WHAT IS NEEDED: A verbatim copy of the lines from the one with "Assists veterans in" through the final line below is required; print it and nothing else.
----- SOURCE MATERIAL
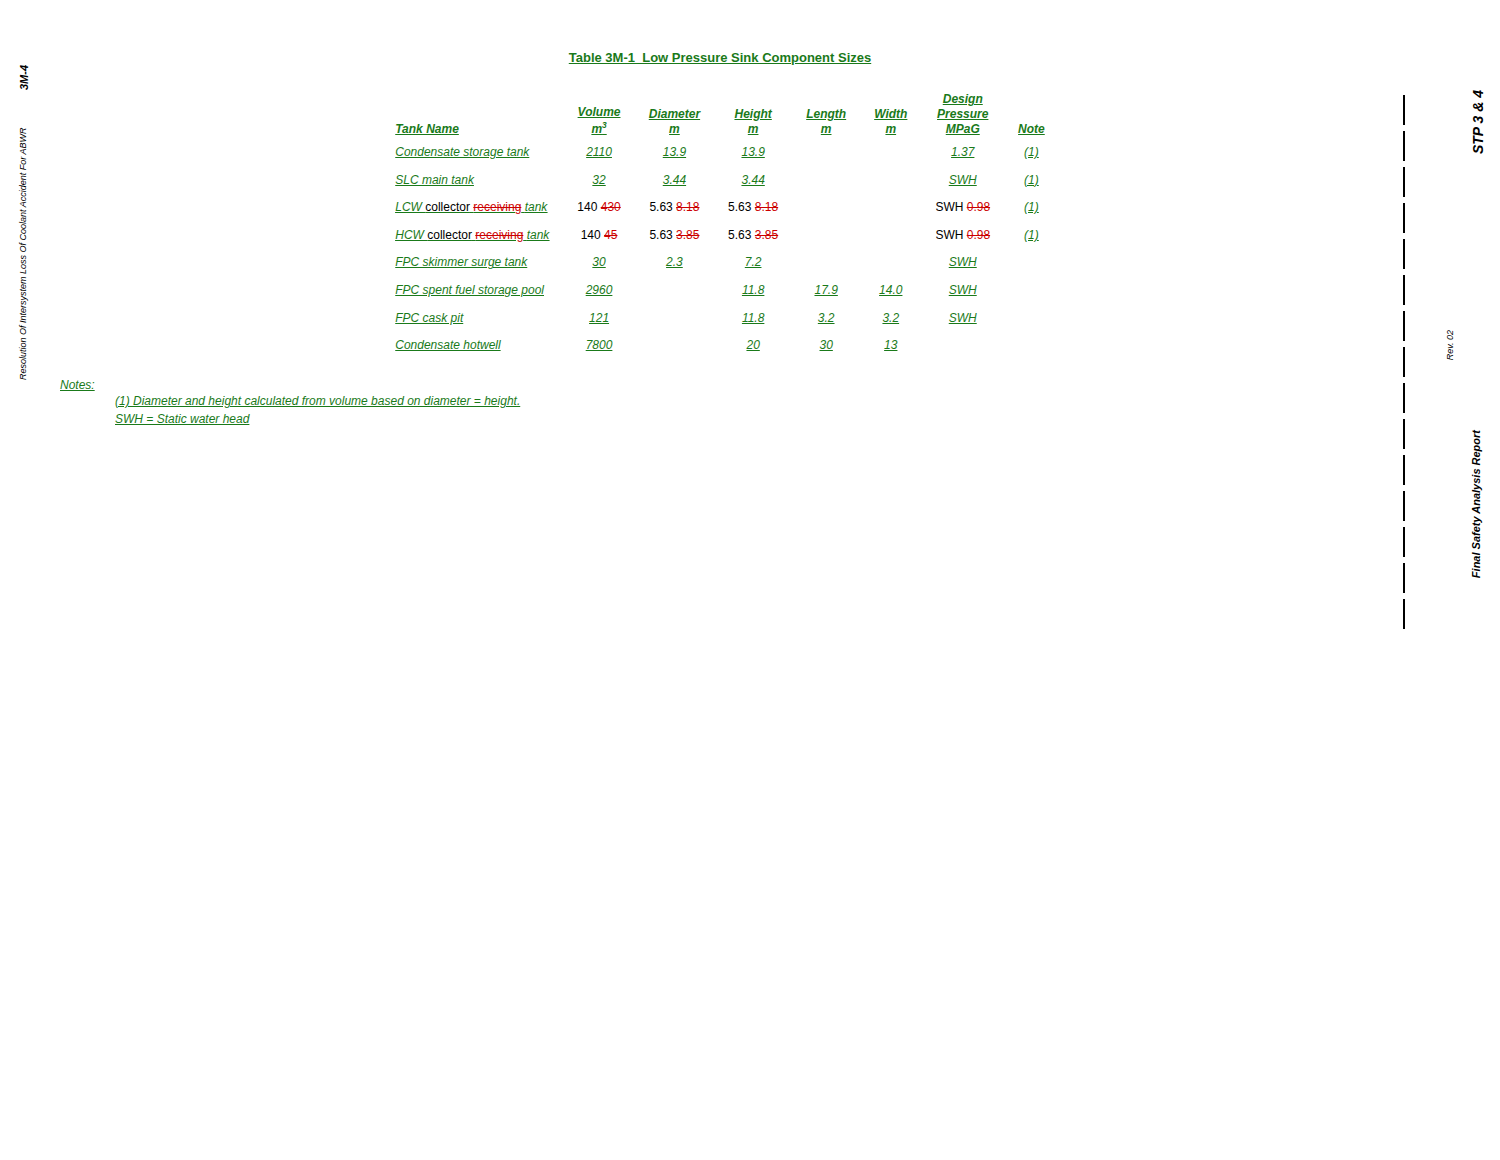3M-4
Resolution Of Intersystem Loss Of Coolant Accident For ABWR
STP 3 & 4
Rev. 02
Final Safety Analysis Report
Table 3M-1 Low Pressure Sink Component Sizes
| Tank Name | Volume m 3 | Diameter m | Height m | Length m | Width m | Design Pressure MPaG | Note |
| --- | --- | --- | --- | --- | --- | --- | --- |
| Condensate storage tank | 2110 | 13.9 | 13.9 | | | 1.37 | (1) |
| SLC main tank | 32 | 3.44 | 3.44 | | | SWH | (1) |
| LCW collector receiving tank | 140 430 | 5.63 8.18 | 5.63 8.18 | | | SWH 0.98 | (1) |
| HCW collector receiving tank | 140 45 | 5.63 3.85 | 5.63 3.85 | | | SWH 0.98 | (1) |
| FPC skimmer surge tank | 30 | 2.3 | 7.2 | | | SWH | |
| FPC spent fuel storage pool | 2960 | | 11.8 | 17.9 | 14.0 | SWH | |
| FPC cask pit | 121 | | 11.8 | 3.2 | 3.2 | SWH | |
| Condensate hotwell | 7800 | | 20 | 30 | 13 | | |
Notes:
(1) Diameter and height calculated from volume based on diameter = height.
SWH = Static water head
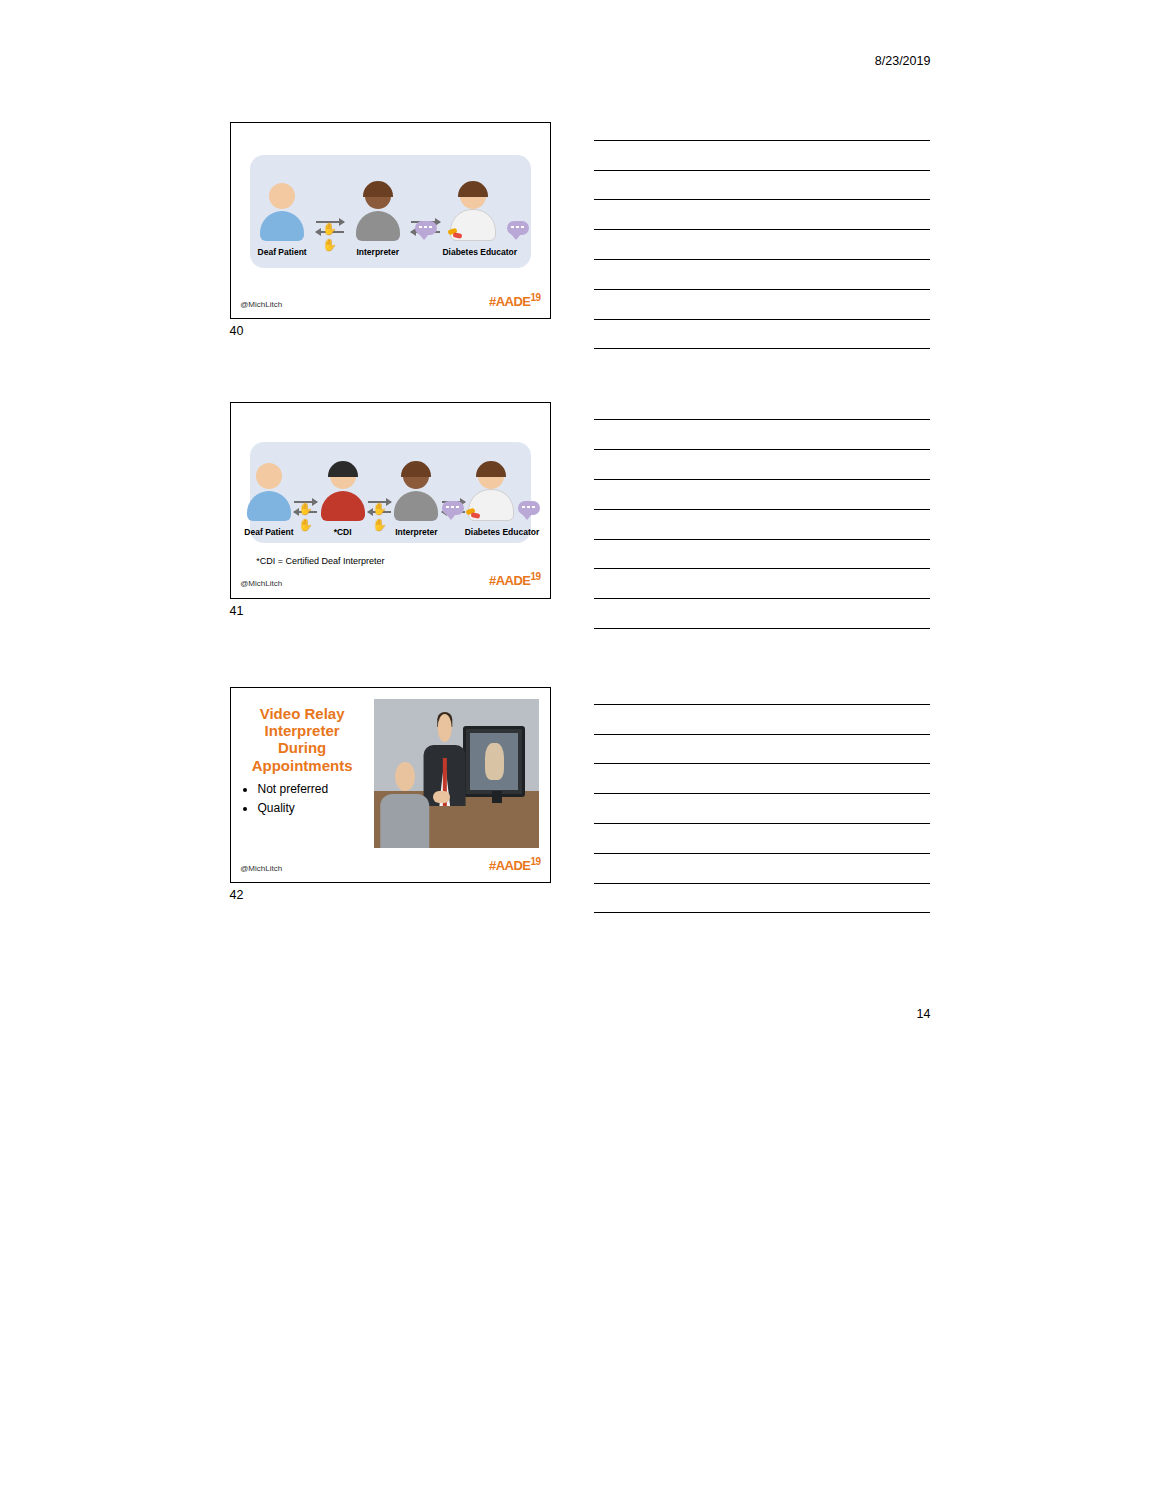8/23/2019
Deaf Patient
✋✋
Interpreter
Diabetes Educator
@MichLitch
#AADE19
40
Deaf Patient
✋✋
*CDI
✋✋
Interpreter
Diabetes Educator
*CDI = Certified Deaf Interpreter
@MichLitch
#AADE19
41
Video Relay
Interpreter
During
Appointments
Not preferred
Quality
@MichLitch
#AADE19
42
14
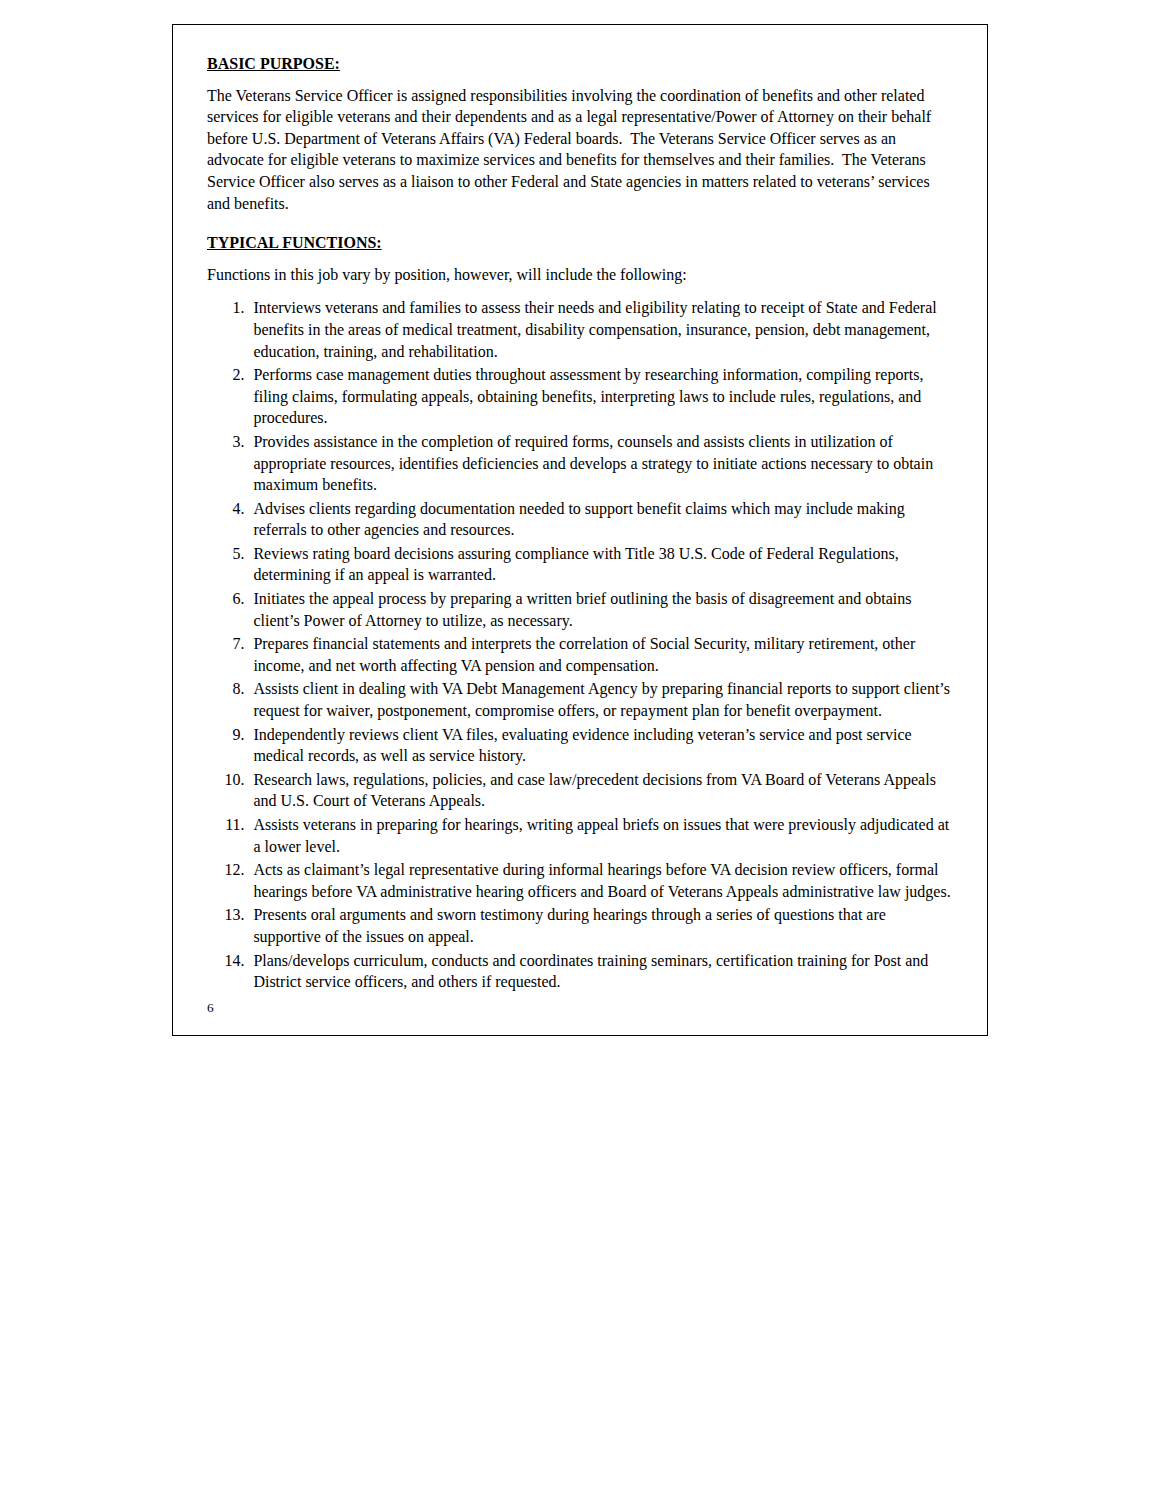BASIC PURPOSE:
The Veterans Service Officer is assigned responsibilities involving the coordination of benefits and other related services for eligible veterans and their dependents and as a legal representative/Power of Attorney on their behalf before U.S. Department of Veterans Affairs (VA) Federal boards. The Veterans Service Officer serves as an advocate for eligible veterans to maximize services and benefits for themselves and their families. The Veterans Service Officer also serves as a liaison to other Federal and State agencies in matters related to veterans’ services and benefits.
TYPICAL FUNCTIONS:
Functions in this job vary by position, however, will include the following:
Interviews veterans and families to assess their needs and eligibility relating to receipt of State and Federal benefits in the areas of medical treatment, disability compensation, insurance, pension, debt management, education, training, and rehabilitation.
Performs case management duties throughout assessment by researching information, compiling reports, filing claims, formulating appeals, obtaining benefits, interpreting laws to include rules, regulations, and procedures.
Provides assistance in the completion of required forms, counsels and assists clients in utilization of appropriate resources, identifies deficiencies and develops a strategy to initiate actions necessary to obtain maximum benefits.
Advises clients regarding documentation needed to support benefit claims which may include making referrals to other agencies and resources.
Reviews rating board decisions assuring compliance with Title 38 U.S. Code of Federal Regulations, determining if an appeal is warranted.
Initiates the appeal process by preparing a written brief outlining the basis of disagreement and obtains client’s Power of Attorney to utilize, as necessary.
Prepares financial statements and interprets the correlation of Social Security, military retirement, other income, and net worth affecting VA pension and compensation.
Assists client in dealing with VA Debt Management Agency by preparing financial reports to support client’s request for waiver, postponement, compromise offers, or repayment plan for benefit overpayment.
Independently reviews client VA files, evaluating evidence including veteran’s service and post service medical records, as well as service history.
Research laws, regulations, policies, and case law/precedent decisions from VA Board of Veterans Appeals and U.S. Court of Veterans Appeals.
Assists veterans in preparing for hearings, writing appeal briefs on issues that were previously adjudicated at a lower level.
Acts as claimant’s legal representative during informal hearings before VA decision review officers, formal hearings before VA administrative hearing officers and Board of Veterans Appeals administrative law judges.
Presents oral arguments and sworn testimony during hearings through a series of questions that are supportive of the issues on appeal.
Plans/develops curriculum, conducts and coordinates training seminars, certification training for Post and District service officers, and others if requested.
6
----------
YOUR RESPONSE:
Assists veterans in preparing for hearings, writing appeal briefs on issues that were previously adjudicated at a lower level.
Acts as claimant’s legal representative during informal hearings before VA decision review officers, formal hearings before VA administrative hearing officers and Board of Veterans Appeals administrative law judges.
Presents oral arguments and sworn testimony during hearings through a series of questions that are supportive of the issues on appeal.
Plans/develops curriculum, conducts and coordinates training seminars, certification training for Post and District service officers, and others if requested.
6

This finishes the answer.